With the upgrade, the facility is now well equipped to offer different services under the Outpatient, Inpatient and Specialist Clinics. The facility can conduct both open and non-invasive spinal surgery, which is not common in Kenya. Neurosurgery, Neonatal ICU, Orthopedics with specialization in ankle, knee and shoulder joints are some of the specialty services available at Metropolitan Hospital.

Some of the specialist clinics at the facility include, Gynecology,  Family Planning, Nutrition, Ophthalmology, Endoscopy, Cardiothoracic, Medical Outpatient Clinic (MOPC), Dermatology, Urology, Oncology, General Surgery, Cardiology, Neurosurgery, Gastroenterology, Plastic Surgery, Mother & Child Health, Well Woman/Well Man, Pediatric, Surgical, Occupational Therapy, Antenatal Clinic, Comprehensive Care,  Youth & Adolescent, Ear, Nose and Throat, Orthopedic Surgery, Physiotherapy, Midwife, Counseling Psychology and Psychiatry.
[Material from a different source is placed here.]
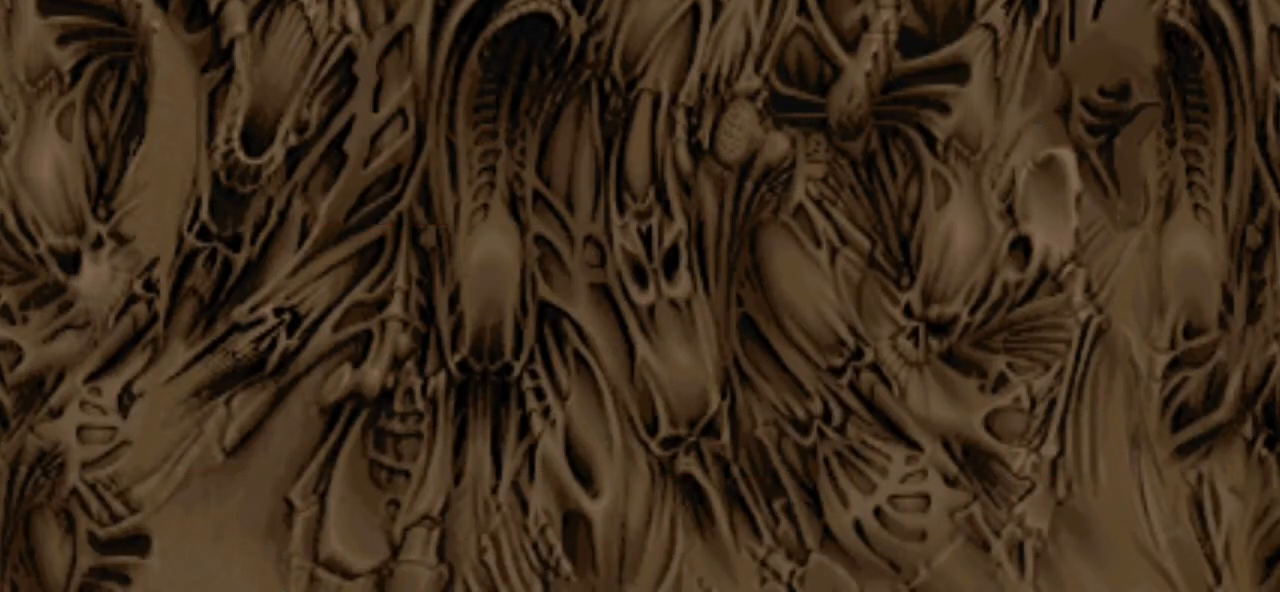
{"keys": [], "mouse": [], "events": []}
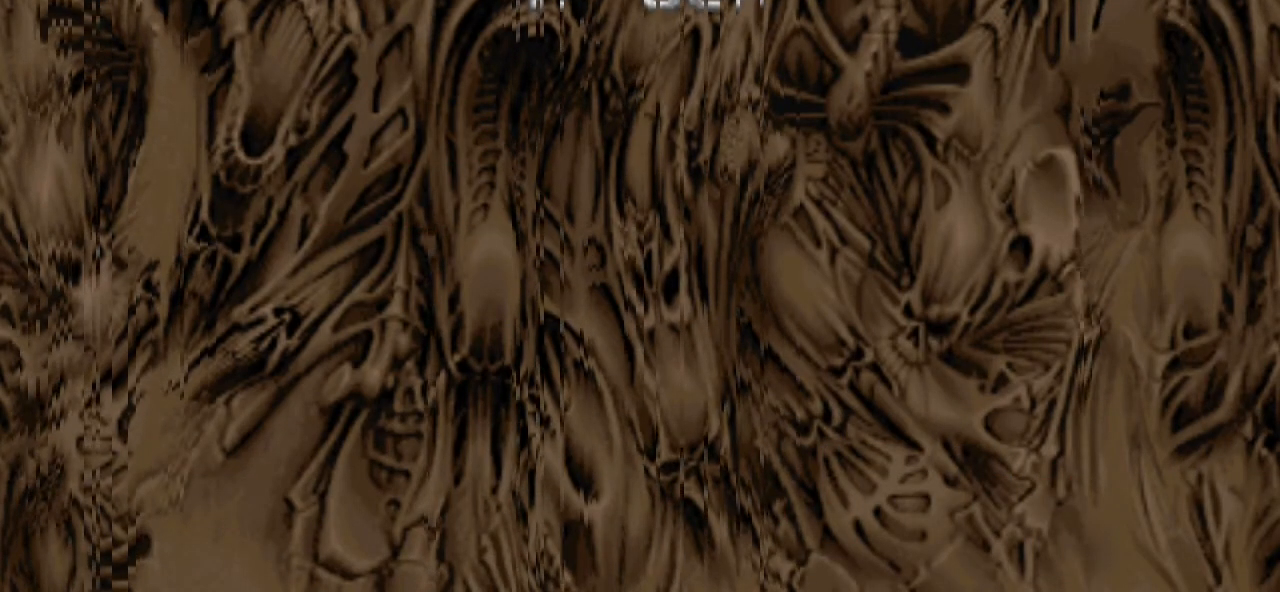
{"keys": [], "mouse": [], "events": []}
The hospital is now a 160-bed capacity facility, with over   350   staff, 400   visiting   doctors   and consultants, with an upgraded parking lot fitting 189 cars and 6 floor doctors plaza housing different specialties.  It is accredited as a level 5 hospital in Kenya   and   has   a   Level   F   accreditation   for   its laboratory, both   the   among   the   highest   level attainable by   a   hospital   in   Kenya.   It   has   also installed   a   new   Accidents   and   Emergency   unit, Modular   Operating   theatres, as well as ultra-modern ICU and Maternity units. The hospital is also working towards a COHSASA accreditation by end of the year 2022.

“Today Metropolitan has a Class F laboratory, that’s the highest level of a laboratory you can have in a clinical setting, is a PCR testing center for travel, also still an isolation and treatment center in case of another wave. The facility is also much better equipped digitally to provide care through telemedicine and all the applications that came that allow digital communication.”

The COVID-19 pandemic opportunity

He describes COVID-19 during its first stages as the pandemic of fear, but which has enabled the hospital to build its capacity and skills in key areas of the facility. “Like most people, our first response to COVID-19 was to try and keep it at bay. However, we were lucky that our Chief Nurse had been part of the response team for Ebola in West Africa, which came in handy in building our capacity to respond to the pandemic in the early days of the pandemic”, he says. He continues to say that his staff were the hospital’s first priority to protect them from COVID 19. The facility therefore quickly trained its staff, acquired enough PPEs that enabled them pass through the first wave without any impact on its workforce.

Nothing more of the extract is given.